■ TASK: The stretch wanted below opens at the line containing "CHAMPIONSHIP." and closes at the line containing "FIFA Championship after launching". Please return it exactly, with no other lines.

"""

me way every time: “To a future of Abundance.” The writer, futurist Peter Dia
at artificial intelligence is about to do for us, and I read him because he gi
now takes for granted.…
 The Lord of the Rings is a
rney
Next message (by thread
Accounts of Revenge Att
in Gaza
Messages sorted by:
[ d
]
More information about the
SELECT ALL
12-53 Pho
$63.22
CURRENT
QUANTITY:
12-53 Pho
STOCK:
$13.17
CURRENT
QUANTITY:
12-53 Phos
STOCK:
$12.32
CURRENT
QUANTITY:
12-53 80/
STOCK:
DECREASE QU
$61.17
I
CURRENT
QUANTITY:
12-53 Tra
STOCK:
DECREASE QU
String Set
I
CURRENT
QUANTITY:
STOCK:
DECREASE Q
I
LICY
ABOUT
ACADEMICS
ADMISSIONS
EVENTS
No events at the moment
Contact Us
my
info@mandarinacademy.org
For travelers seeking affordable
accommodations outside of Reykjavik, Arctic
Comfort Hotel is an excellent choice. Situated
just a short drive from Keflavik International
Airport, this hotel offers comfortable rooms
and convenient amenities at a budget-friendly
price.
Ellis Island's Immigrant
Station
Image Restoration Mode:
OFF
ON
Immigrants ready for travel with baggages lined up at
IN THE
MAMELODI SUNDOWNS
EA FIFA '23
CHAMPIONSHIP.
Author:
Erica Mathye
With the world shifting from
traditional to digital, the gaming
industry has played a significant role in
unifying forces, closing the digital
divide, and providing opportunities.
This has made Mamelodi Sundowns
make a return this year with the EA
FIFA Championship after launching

"""
"""

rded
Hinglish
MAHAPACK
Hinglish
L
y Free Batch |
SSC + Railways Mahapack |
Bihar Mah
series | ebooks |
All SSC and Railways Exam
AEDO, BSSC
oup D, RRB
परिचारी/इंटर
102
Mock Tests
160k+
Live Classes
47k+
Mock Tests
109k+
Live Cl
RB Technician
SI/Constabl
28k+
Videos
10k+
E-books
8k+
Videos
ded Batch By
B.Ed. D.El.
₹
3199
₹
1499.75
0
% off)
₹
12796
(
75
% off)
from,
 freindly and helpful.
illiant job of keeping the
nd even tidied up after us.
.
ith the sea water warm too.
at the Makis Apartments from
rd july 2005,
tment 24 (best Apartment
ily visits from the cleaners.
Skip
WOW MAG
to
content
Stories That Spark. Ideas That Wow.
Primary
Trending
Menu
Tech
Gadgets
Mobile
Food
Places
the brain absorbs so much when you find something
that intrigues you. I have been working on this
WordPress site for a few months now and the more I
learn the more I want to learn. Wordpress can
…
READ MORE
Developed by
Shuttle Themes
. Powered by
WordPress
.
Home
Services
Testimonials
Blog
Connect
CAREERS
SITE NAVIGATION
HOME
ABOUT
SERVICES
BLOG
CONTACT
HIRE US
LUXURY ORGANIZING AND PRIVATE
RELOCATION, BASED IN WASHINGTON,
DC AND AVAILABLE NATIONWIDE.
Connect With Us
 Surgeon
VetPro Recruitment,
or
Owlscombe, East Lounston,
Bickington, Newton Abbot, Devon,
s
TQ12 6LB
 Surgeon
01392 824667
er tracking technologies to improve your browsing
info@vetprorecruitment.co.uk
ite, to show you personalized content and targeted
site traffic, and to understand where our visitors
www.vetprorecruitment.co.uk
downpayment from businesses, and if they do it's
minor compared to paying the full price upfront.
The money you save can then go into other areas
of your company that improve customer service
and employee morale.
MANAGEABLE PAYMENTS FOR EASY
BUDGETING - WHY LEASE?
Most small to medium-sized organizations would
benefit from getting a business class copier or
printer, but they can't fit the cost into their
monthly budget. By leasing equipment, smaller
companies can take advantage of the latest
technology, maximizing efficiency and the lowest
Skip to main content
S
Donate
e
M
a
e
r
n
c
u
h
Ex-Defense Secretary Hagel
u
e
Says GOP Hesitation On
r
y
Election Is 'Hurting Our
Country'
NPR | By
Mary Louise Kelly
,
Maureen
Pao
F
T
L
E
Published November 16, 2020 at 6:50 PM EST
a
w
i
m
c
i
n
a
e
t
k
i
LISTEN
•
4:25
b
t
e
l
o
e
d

"""

■ RESPONSE AREA:
CHAMPIONSHIP.
Author:
Erica Mathye
With the world shifting from
traditional to digital, the gaming
industry has played a significant role in
unifying forces, closing the digital
divide, and providing opportunities.
This has made Mamelodi Sundowns
make a return this year with the EA
FIFA Championship after launching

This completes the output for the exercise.